[Figure understanding tasks]
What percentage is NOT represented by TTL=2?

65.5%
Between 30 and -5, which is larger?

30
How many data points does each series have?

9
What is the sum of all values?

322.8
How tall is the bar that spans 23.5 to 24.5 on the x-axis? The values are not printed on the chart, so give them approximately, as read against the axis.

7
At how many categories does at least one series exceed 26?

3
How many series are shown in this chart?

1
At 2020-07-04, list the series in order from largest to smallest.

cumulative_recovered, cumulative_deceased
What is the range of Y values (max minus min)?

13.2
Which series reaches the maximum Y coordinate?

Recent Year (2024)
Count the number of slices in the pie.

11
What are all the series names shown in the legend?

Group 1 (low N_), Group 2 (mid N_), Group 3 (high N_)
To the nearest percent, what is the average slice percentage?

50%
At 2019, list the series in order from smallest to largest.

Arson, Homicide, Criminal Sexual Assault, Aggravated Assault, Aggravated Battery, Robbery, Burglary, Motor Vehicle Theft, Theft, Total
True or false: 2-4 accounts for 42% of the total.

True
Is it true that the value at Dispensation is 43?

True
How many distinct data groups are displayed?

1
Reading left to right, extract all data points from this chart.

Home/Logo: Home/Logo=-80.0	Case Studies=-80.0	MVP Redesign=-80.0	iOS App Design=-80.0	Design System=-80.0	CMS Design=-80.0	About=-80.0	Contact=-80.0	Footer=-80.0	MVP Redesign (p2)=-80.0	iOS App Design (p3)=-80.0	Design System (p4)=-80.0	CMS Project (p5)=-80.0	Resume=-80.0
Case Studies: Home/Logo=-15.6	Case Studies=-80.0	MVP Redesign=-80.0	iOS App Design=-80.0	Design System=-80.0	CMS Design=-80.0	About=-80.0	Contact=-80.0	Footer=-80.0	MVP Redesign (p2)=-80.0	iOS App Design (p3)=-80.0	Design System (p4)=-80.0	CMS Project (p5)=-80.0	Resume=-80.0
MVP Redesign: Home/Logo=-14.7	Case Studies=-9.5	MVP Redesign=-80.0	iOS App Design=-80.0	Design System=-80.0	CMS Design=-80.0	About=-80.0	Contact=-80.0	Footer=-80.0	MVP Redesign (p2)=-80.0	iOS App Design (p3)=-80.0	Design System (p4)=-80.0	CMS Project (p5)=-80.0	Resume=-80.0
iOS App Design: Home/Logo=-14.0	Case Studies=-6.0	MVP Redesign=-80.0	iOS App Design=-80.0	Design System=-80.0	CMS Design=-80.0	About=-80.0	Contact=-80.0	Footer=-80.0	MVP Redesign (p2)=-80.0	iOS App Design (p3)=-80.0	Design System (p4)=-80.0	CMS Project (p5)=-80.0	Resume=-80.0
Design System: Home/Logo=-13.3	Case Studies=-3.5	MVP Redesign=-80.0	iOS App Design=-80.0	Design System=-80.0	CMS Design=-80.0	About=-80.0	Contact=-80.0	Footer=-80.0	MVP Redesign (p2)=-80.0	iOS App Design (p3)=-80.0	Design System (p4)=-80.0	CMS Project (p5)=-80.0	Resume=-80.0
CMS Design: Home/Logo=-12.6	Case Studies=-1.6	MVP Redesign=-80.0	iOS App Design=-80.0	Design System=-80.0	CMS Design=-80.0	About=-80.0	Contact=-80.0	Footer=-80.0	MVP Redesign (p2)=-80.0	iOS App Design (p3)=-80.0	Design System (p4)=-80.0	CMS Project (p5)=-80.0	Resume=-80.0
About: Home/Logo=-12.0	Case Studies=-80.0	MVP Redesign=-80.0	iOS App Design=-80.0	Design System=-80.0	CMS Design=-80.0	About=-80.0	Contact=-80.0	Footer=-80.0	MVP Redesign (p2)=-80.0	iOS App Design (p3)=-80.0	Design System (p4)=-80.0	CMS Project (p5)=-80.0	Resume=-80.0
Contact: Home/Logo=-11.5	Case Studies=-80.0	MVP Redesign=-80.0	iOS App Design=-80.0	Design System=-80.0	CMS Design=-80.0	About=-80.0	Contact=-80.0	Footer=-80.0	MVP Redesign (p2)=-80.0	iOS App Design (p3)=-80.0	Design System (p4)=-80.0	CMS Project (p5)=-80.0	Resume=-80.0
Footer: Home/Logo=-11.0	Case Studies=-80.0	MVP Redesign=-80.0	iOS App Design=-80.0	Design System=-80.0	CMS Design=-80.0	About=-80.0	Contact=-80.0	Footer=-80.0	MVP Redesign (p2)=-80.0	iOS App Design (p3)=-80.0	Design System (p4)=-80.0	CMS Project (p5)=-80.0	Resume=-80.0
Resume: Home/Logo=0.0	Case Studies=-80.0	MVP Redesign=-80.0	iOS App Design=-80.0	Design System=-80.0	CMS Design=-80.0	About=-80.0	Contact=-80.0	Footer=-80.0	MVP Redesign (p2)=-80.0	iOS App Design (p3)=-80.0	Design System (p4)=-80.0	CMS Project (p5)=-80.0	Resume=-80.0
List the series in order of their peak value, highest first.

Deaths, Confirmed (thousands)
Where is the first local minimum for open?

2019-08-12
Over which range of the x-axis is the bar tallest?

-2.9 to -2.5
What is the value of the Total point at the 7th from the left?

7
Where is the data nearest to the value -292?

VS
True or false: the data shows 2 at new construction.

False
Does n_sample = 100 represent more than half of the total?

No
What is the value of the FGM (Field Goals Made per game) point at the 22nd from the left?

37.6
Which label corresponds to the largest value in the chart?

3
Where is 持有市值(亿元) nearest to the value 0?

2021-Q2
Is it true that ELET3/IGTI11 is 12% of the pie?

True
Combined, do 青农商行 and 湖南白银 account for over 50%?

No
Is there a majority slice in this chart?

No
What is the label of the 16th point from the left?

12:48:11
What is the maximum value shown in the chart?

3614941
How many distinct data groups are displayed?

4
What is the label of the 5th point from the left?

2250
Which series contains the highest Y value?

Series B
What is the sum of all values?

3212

Work task >> Report how many lines in the data above contain the string "maximum", matching case exactly. Give only the number.

Task response >> 2